だけど……皆とみるって決めたしとか言おうとした瞬間の事、
「じゃあ一緒に見ましょうね」
こっちの意志を破壊するレベルの笑顔を見せてきて、俺の台詞を遮ったのだ。
始まる花火、今頃皆が待っていると思うが、花火を楽しむ文乃から顔を逸らせなくて――。
「花火、見ないんですか?」
「いや、悪い……」
「なんで謝るんですか?」
吹っ切れた文乃が強すぎる。
なんかさっきより可愛く見えるし、なんか目が離せないし……何より楽しそうな彼女の姿を見るのが嬉しくて。

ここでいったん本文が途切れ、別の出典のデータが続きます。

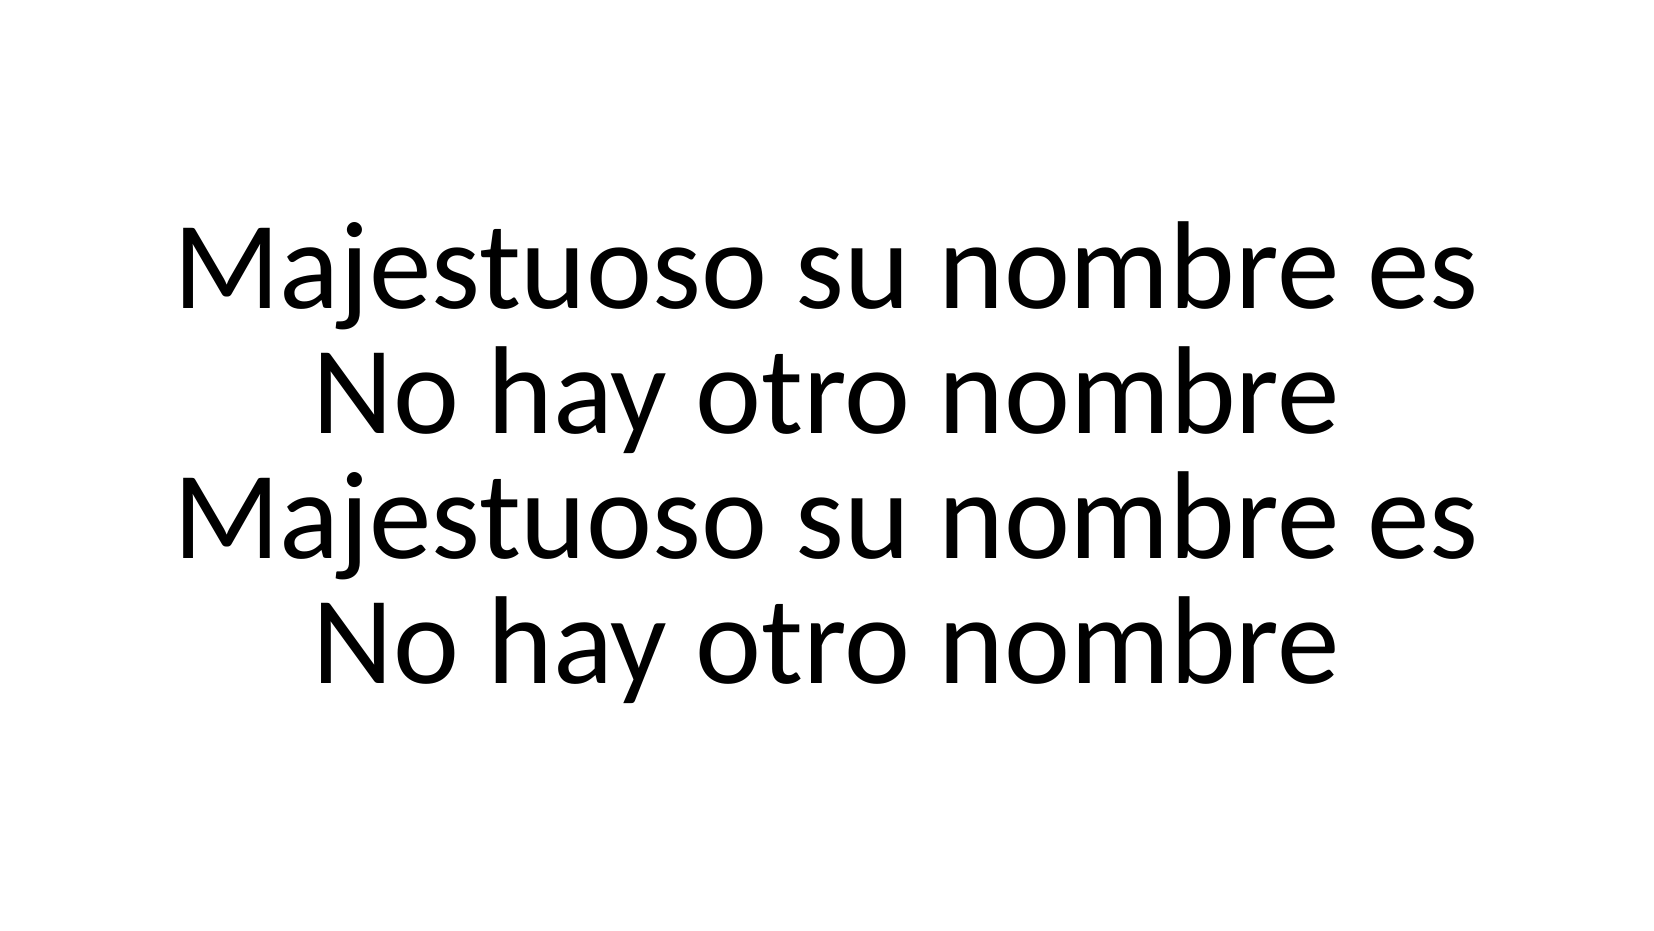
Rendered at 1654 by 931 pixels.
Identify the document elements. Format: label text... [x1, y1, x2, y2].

title Majestuoso su nombre es No hay otro nombre Majestuoso su nombre es No hay otro nombre [0, 0, 1654, 931]
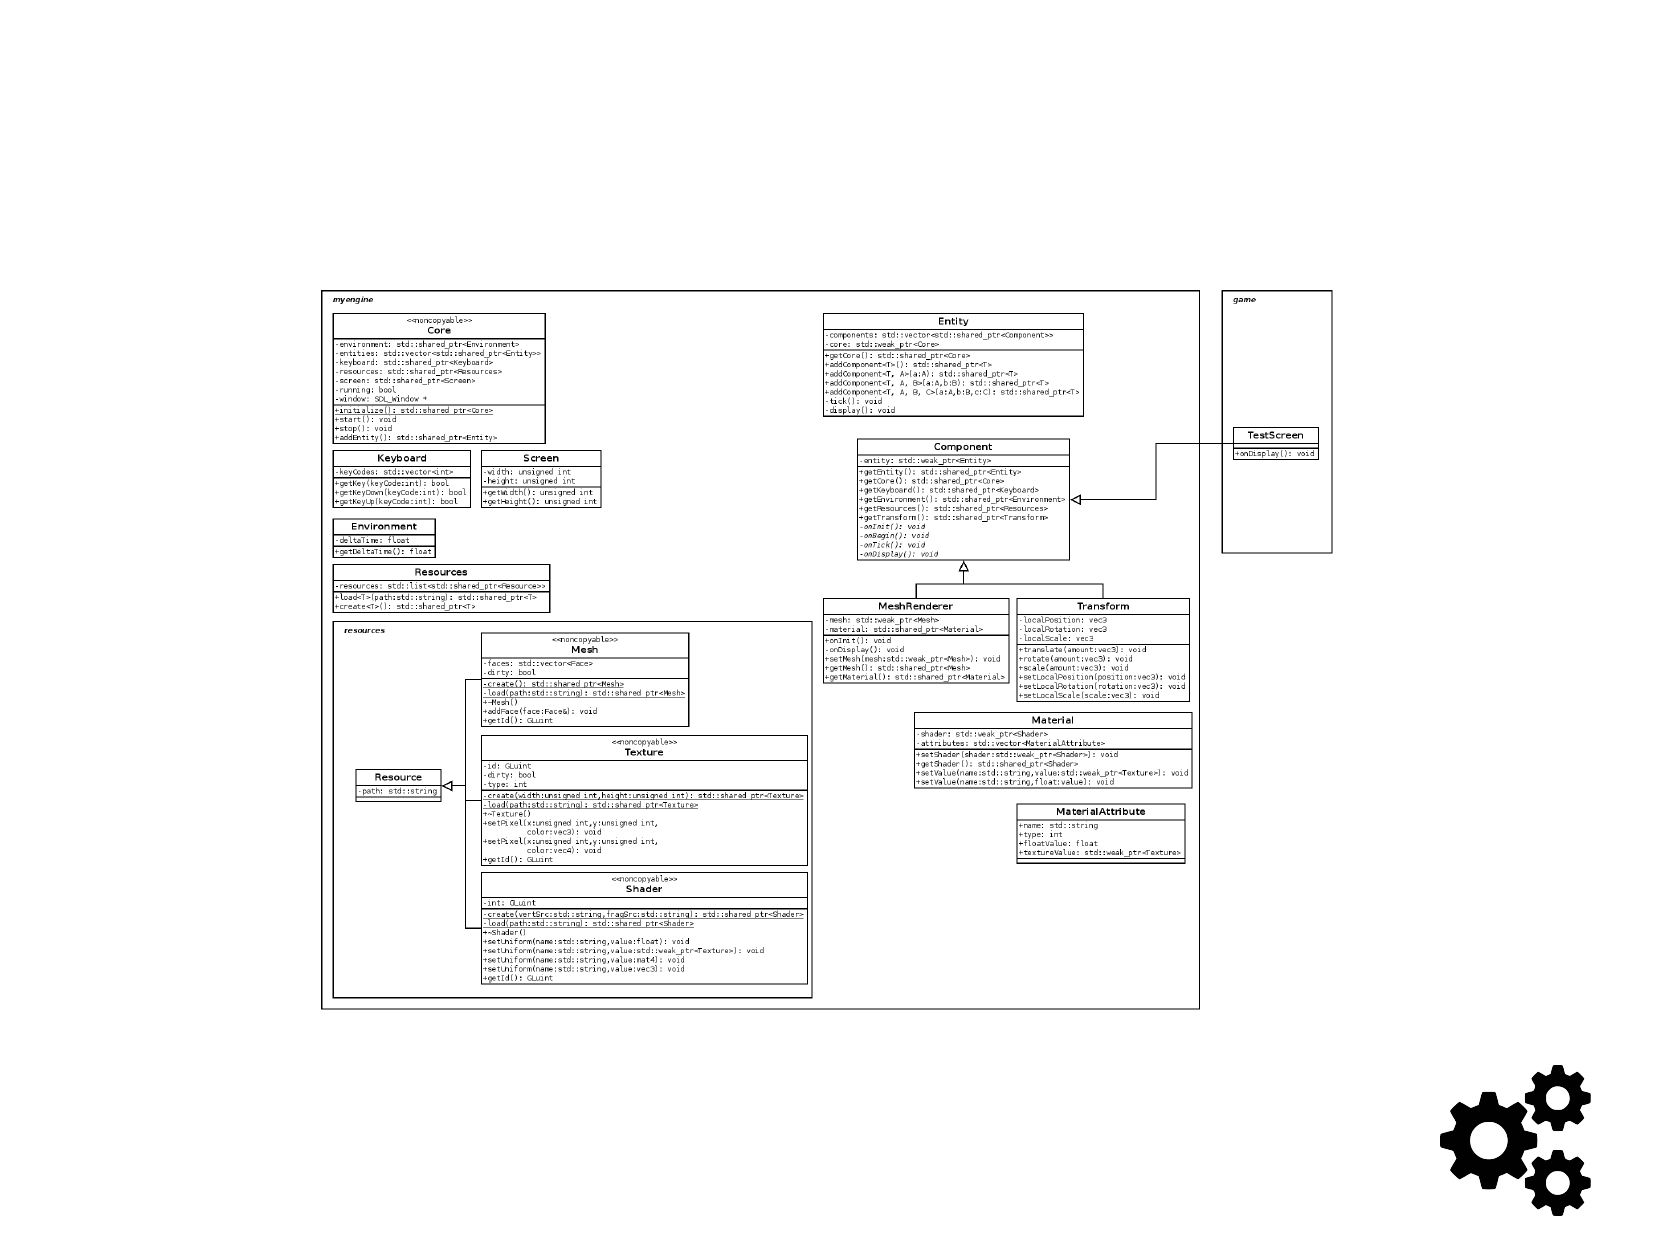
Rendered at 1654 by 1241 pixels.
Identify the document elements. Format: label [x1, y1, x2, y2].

picture [1440, 1065, 1591, 1216]
picture [321, 290, 1333, 1010]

「そうだ兄様、試験受かったので九月からよろしくお願いします」
「……え?」
「あ、兄様これから本気で行きますから覚悟しててください」
最後の大輪が咲く頃、彼女は宣言するように笑った。
過去見た事のない大きな花火に、何よりそれを遙かに凌駕する文乃の笑顔。
「じゃあ、皆様の所に戻りますよ」
「あ、はい」
「何呆けているんですか? ほら、手を繋ぎましょう?」
それが、高校一年生夏の一番の記憶――俺の妹が最強になった日の事だった。